# Yeah... It's time...



## OpenSights (Mar 23, 2015)

Going to rebuild the old one the right way.


----------



## cable or root (Oct 7, 2015)

Nice, is that for your 2001? Most of the power feed front ends and mounting brackets for the 1065's at our shop are being made in house too. Spartan parts don't seem to last long especially those cast aluminum power feed brackets. I notice the new Spartans we order are being shipped with steel now though. I'm sure it'll hold up nicely.


----------



## Drain Pro (Nov 3, 2013)

cable or root said:


> Nice, is that for your 2001? Most of the power feed front ends and mounting brackets for the 1065's at our shop are being made in house too. Spartan parts don't seem to last long especially those cast aluminum power feed brackets. I notice the new Spartans we order are being shipped with steel now though. I'm sure it'll hold up nicely.

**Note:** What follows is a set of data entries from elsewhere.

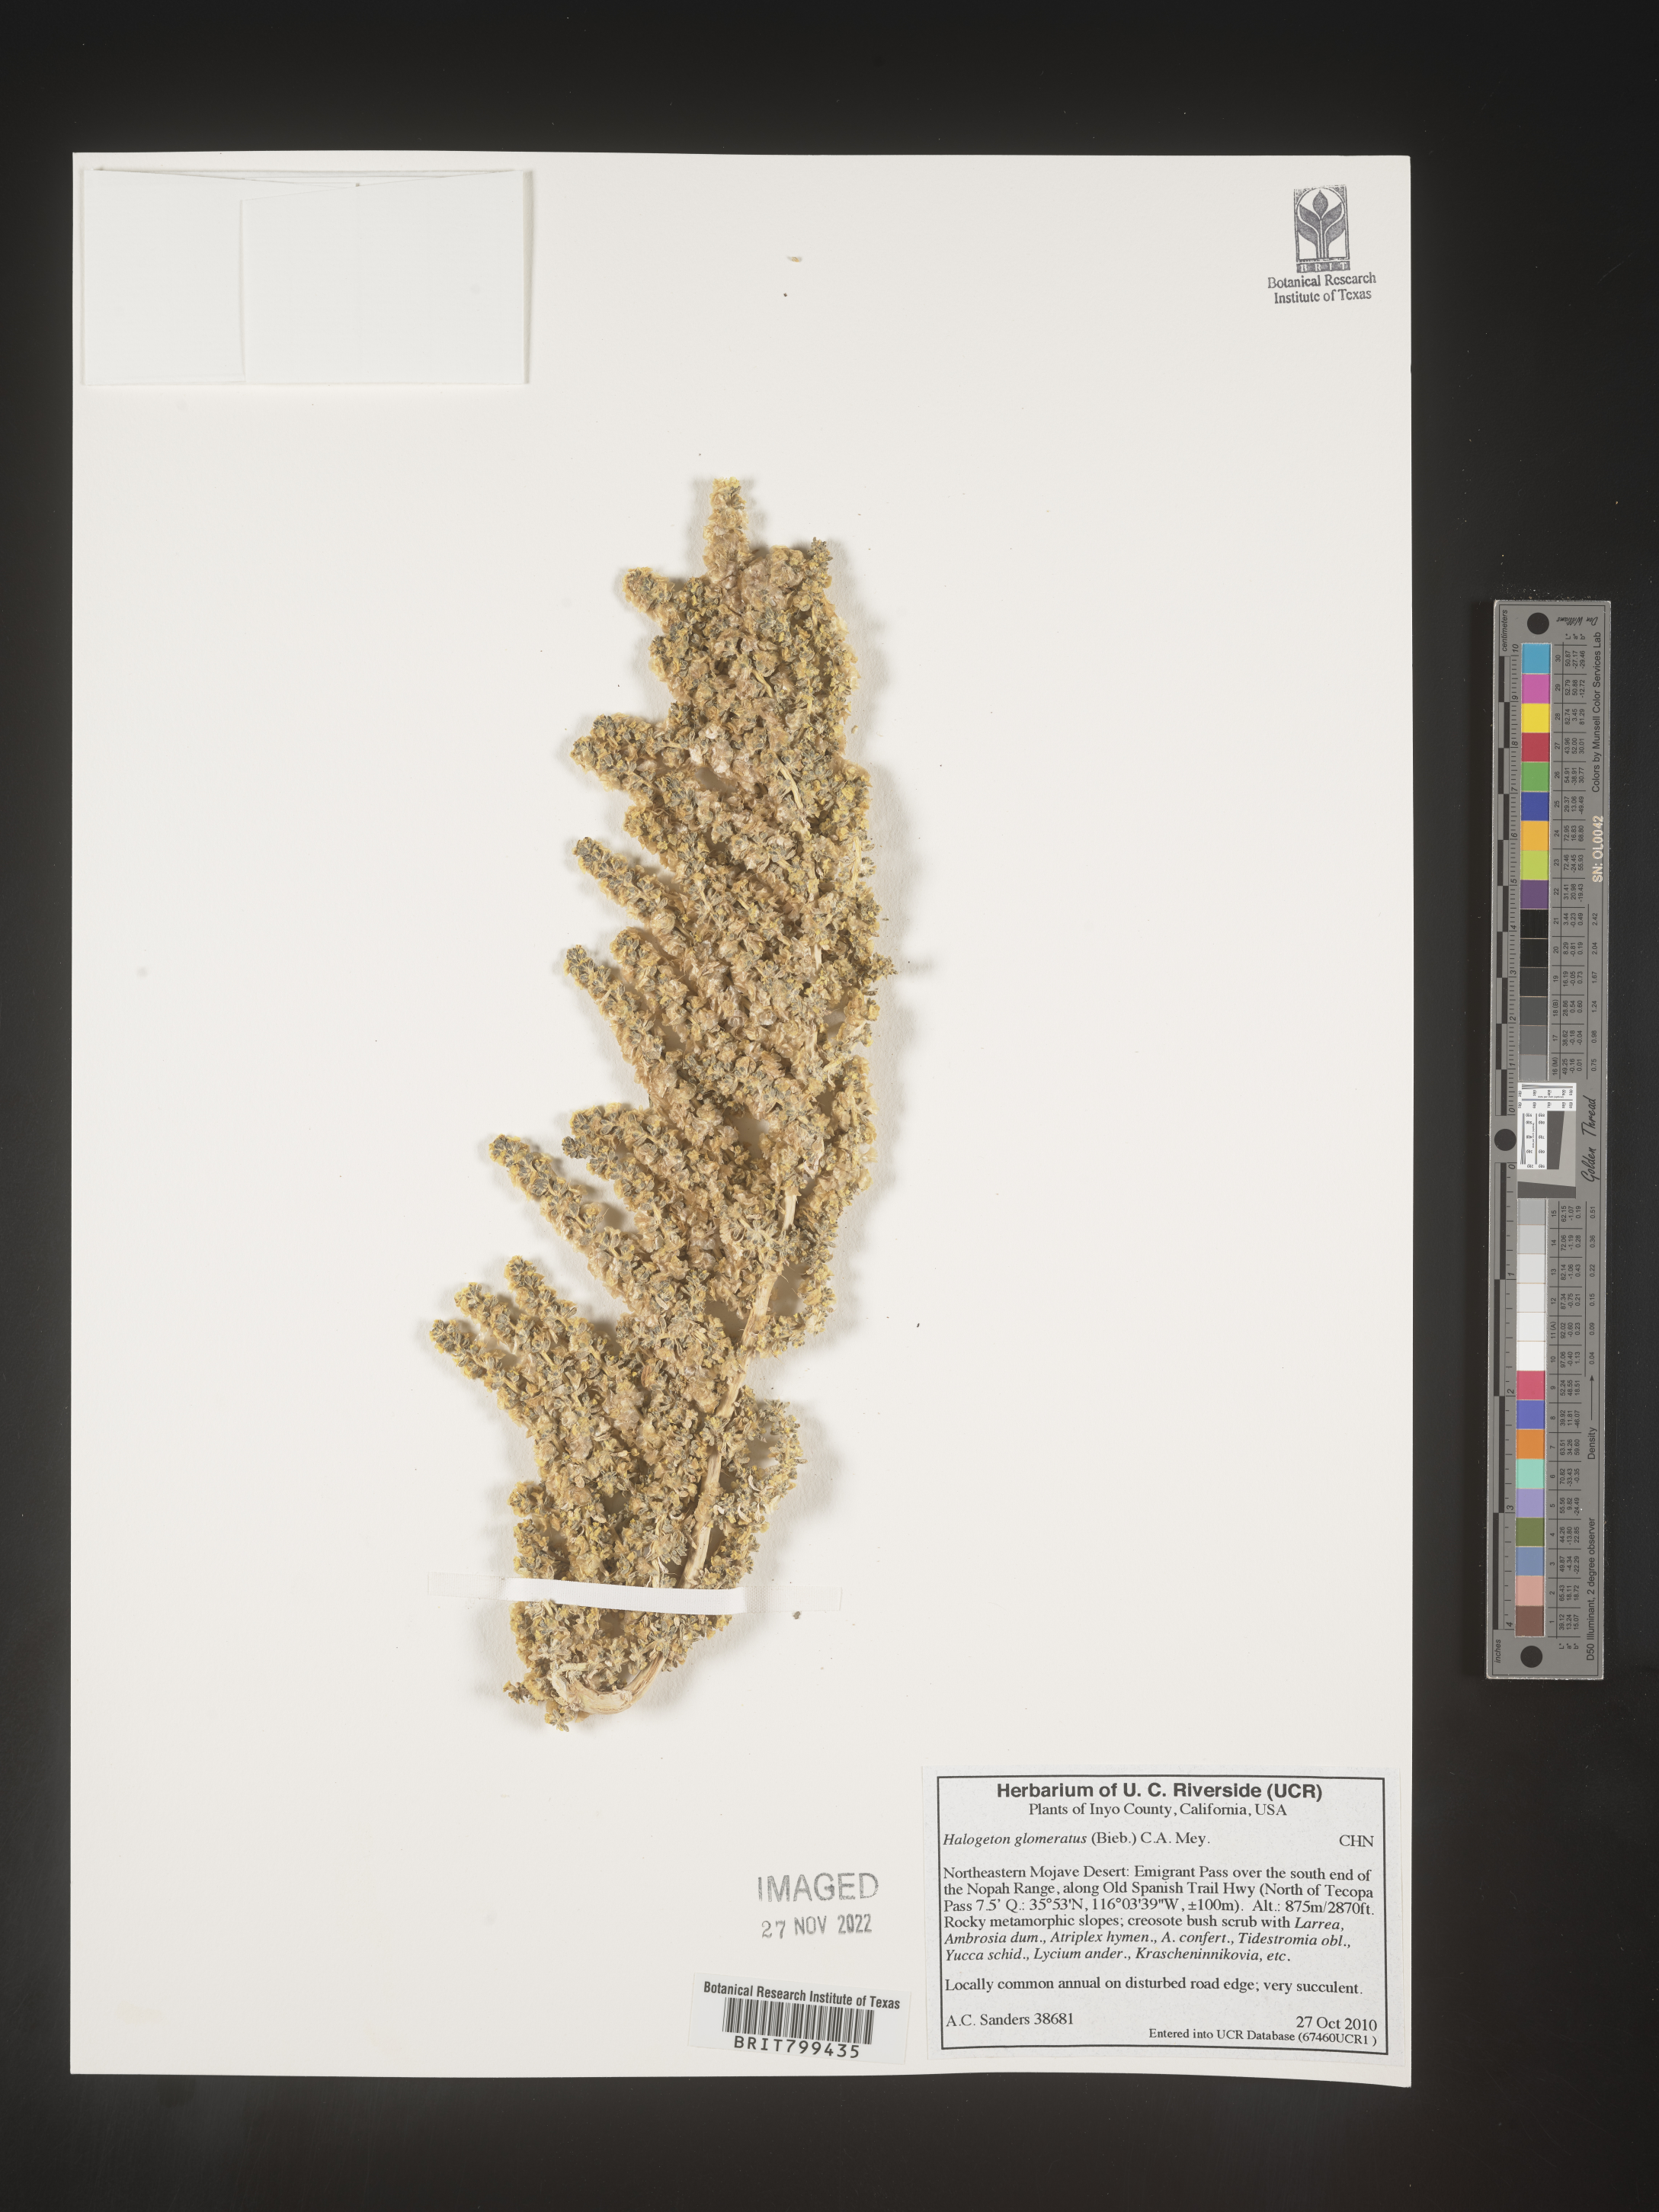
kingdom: Plantae
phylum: Tracheophyta
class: Magnoliopsida
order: Caryophyllales
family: Amaranthaceae
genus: Halogeton
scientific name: Halogeton glomeratus
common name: Saltlover
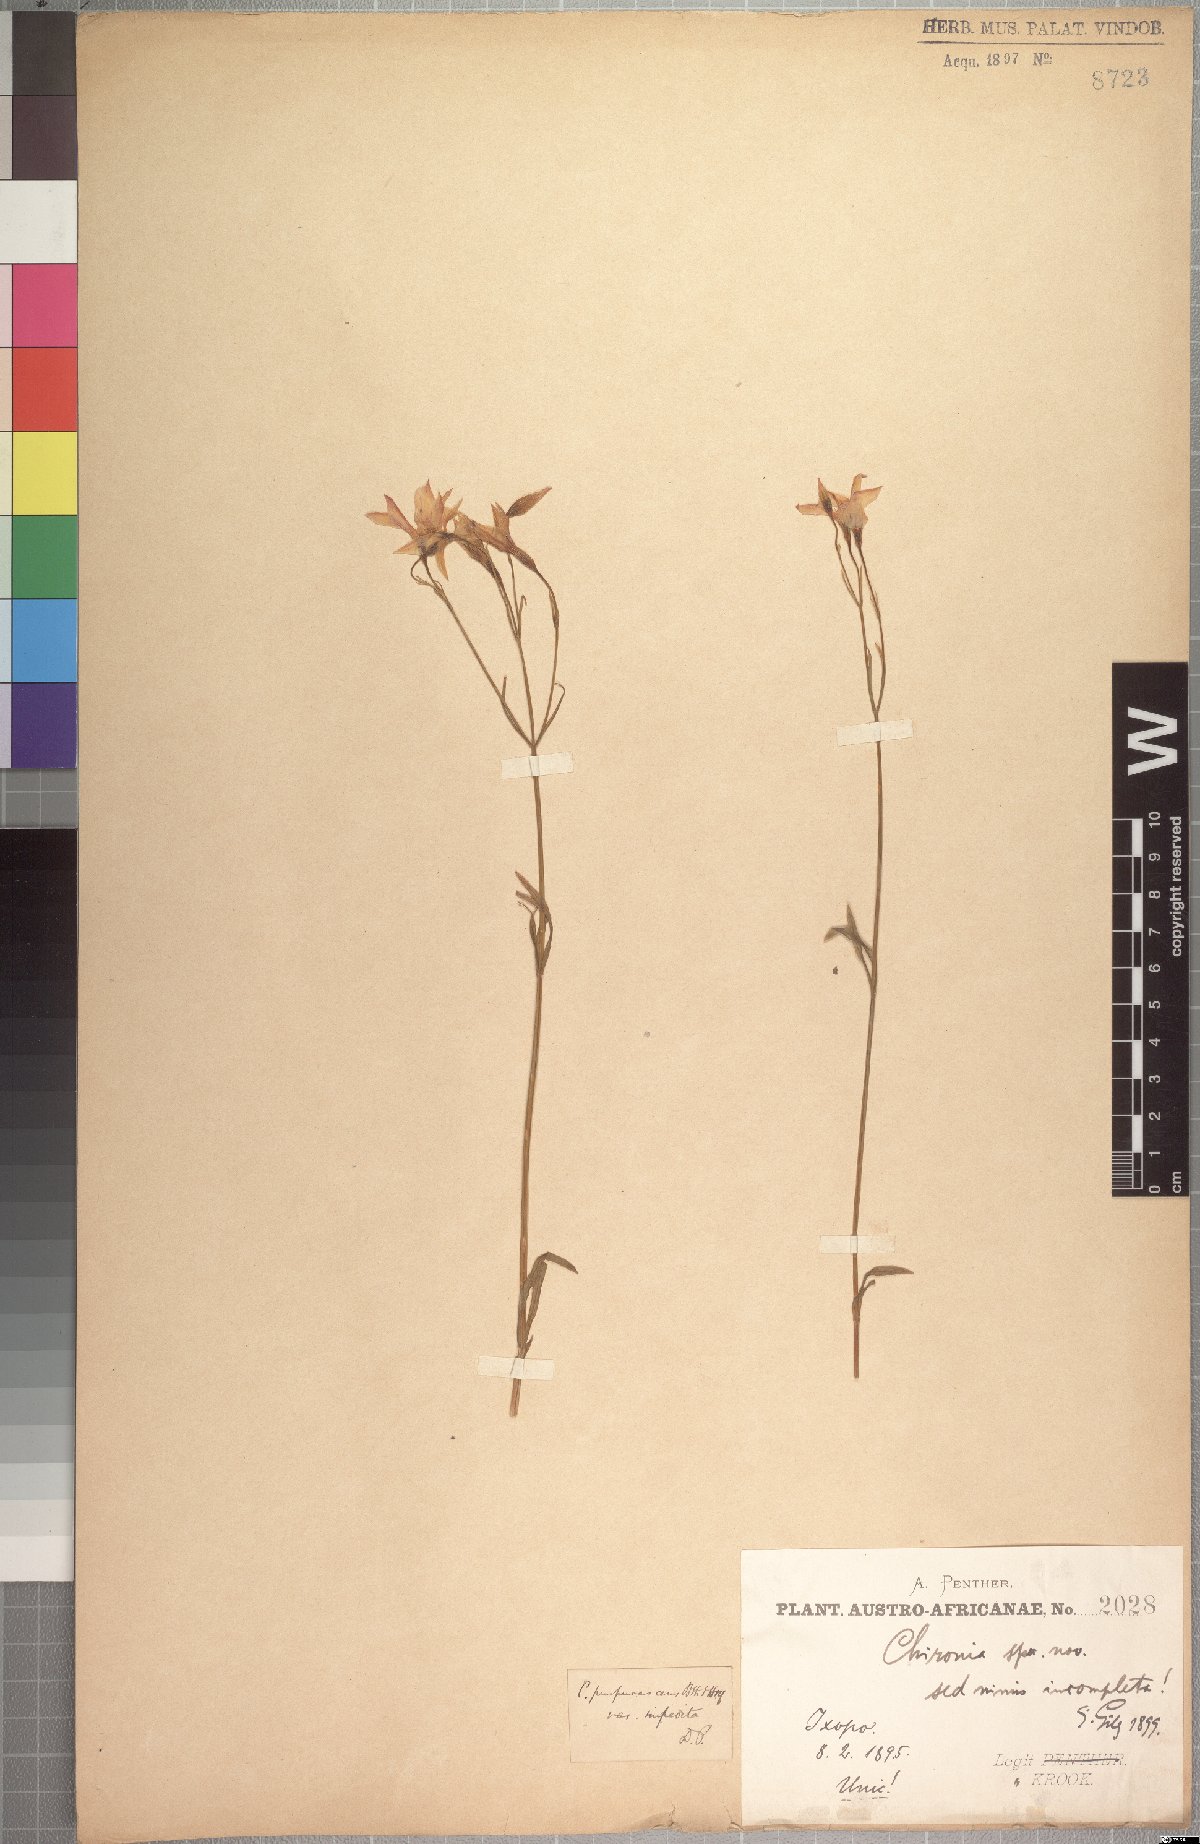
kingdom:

I recently had to buy one of those brackets because the aluminum one broke. The replacement one was steel.


----------



## OpenSights (Mar 23, 2015)

cable or root said:


> Nice, is that for your 2001? Most of the power feed front ends and mounting brackets for the 1065's at our shop are being made in house too. Spartan parts don't seem to last long especially those cast aluminum power feed brackets. I notice the new Spartans we order are being shipped with steel now though. I'm sure it'll hold up nicely.


300. It's new from Spartan, the old was that way when I used it for four years, plus about eight months when I acquired the machine. FINALLY can rebuild the power feed. There are still some rough parts, but I have a few big jobs coming up that will pay for a new one, and this will be a back up.

Sandblast and paint job today for the rest of the PF. Already have new bearings for this one... the rest of the machine needs new paint, but the motor/arm has been washed/baked, comm turned, new brushes, new cables, leader, clutch, anchor.... Function is there right now. Pretty it isn't yet.

After this it's on to the 100. Have two back ups at 80%. All not pretty... yet...


----------



## OpenSights (Mar 23, 2015)

...


----------



## OpenSights (Mar 23, 2015)

Didn't feel like polishing my nuts...


----------